## TAREAS PROPUESTAS:
A) Responde estas preguntas a partir del texto sobre políticas públicas:
(i) ¿Qué fuente se cita para la definición de políticas públicas, con su año y página?
(ii) ¿De qué parten las políticas públicas?
(iii) ¿Qué requieren las políticas públicas para su legitimación y efectividad?
B) Indica si cada afirmación concuerda con el texto sobre políticas públicas y cita las palabras que lo deciden:
(i) Las políticas públicas surgen como respuesta a un problema social considerado prioritario.
(ii) Las políticas públicas pueden legitimarse sin participación ciudadana.
(iii) Las políticas públicas deben aplicarse de forma rígida, sin adaptaciones.
C) Prosigue el texto sobre políticas públicas a partir de su última oración.

── TEXTO MOSTRADO ──

Las políticas públicas, definidas como el curso de acción
de la gestión pública que institucionaliza la intervención
pública en respuesta a un problema social identificado
como prioritario, y que se convierte de esta manera en
materia de política de Estado (SENPLADES, 2011, p. 10),
parten de necesidades insatisfechas o brechas de acceso
a derechos, constituyéndose en instrumentos operativos
de las normativas, ideologías y visiones de desarrollo,
que, para su legitimación y efectividad, requieren de
participación ciudadana, demandando la identificación de
nodos, rutas críticas, consensos, factibilidades, recursos,
gestión, y demás afines que surgen del día a día, y que
aterrizan las ideas a realidades concretas, con la
adaptación necesaria y la flexibilidad para responder a un
sinnúmero de eventualidades y cambios propios de las
dinámicas sociales y económicas.

───
── LOS DATOS ──

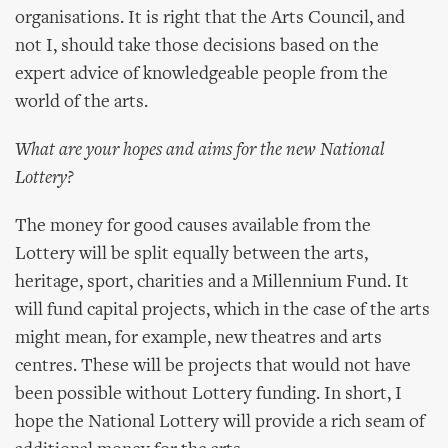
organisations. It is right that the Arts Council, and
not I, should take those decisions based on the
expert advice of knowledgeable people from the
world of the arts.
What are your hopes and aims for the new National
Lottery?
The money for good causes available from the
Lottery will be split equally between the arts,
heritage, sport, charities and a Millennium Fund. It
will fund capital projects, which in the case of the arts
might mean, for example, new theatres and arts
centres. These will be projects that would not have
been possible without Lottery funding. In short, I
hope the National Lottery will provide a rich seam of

───
── LOS DATOS ──

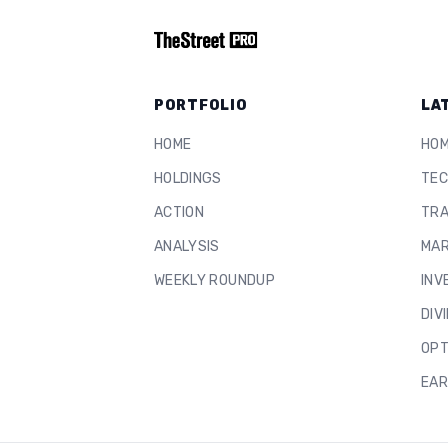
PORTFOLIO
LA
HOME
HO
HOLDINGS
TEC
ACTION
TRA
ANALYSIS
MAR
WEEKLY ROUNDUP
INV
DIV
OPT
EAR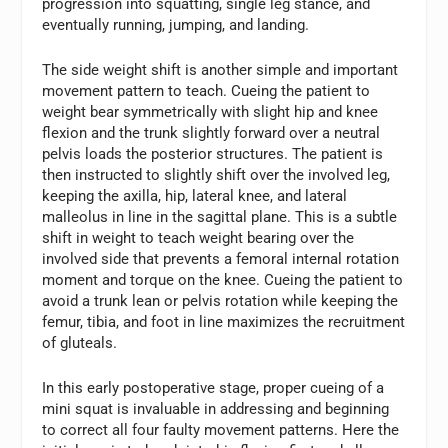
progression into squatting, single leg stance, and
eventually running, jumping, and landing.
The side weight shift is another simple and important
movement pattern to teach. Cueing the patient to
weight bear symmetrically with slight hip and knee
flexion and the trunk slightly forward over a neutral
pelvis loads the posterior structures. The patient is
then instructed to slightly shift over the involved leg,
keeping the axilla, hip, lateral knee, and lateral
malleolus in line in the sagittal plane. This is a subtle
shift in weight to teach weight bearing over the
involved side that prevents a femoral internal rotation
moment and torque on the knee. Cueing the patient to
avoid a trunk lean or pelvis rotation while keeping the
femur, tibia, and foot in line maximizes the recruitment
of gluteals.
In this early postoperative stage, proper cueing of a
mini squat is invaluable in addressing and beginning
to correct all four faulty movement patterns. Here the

───

## TUS RESPUESTAS:
A)
(i) SENPLADES, 2011, p. 10.
(ii) De necesidades insatisfechas o brechas de acceso a derechos.
(iii) Participación ciudadana.

B)
(i) Sí: "en respuesta a un problema social identificado como prioritario".
(ii) No: "para su legitimación y efectividad, requieren de participación ciudadana".
(iii) No: "con la adaptación necesaria y la flexibilidad para responder a un sinnúmero de eventualidades".

C)
La concepción de una política pública tiene de fondo una
teoría del cambio que, partiendo de una situación
concreta, analiza variables causales que a través de la
intervención pública pueden ser alteradas para alterar
dicha realidad hacia una más deseable desde la
perspectiva de la población (Cassetti & Paredes, 2020); no
obstante, debido a que los gobiernos se enfrentan a
innumerables demandas de diferentes actores que
aspiran conseguir parte de los limitados recursos públicos,
se procede a la priorización de intervenciones públicas
respondiendo a presiones sociales, económicos y
políticos, donde podrían vencer aquellos agentes con
mayor poder, mas no con problemáticas más relevantes y
de mayor efecto multiplicador.
Entonces, las políticas públicas llevan en sí una visión de
desarrollo enmarcada en hipótesis de variables causales
que pueden ser modificadas a través del accionar público
para lograr avances en el desarrollo y calidad de vida de
los habitantes; empero, también carga con la presión de
atender a grupos diversos, con poderes y necesidades
heterogéneas, que se refleja en la priorización de las
intervenciones, e incluso, en la inacción del gobierno
(Serna & Bottinelli, 2018).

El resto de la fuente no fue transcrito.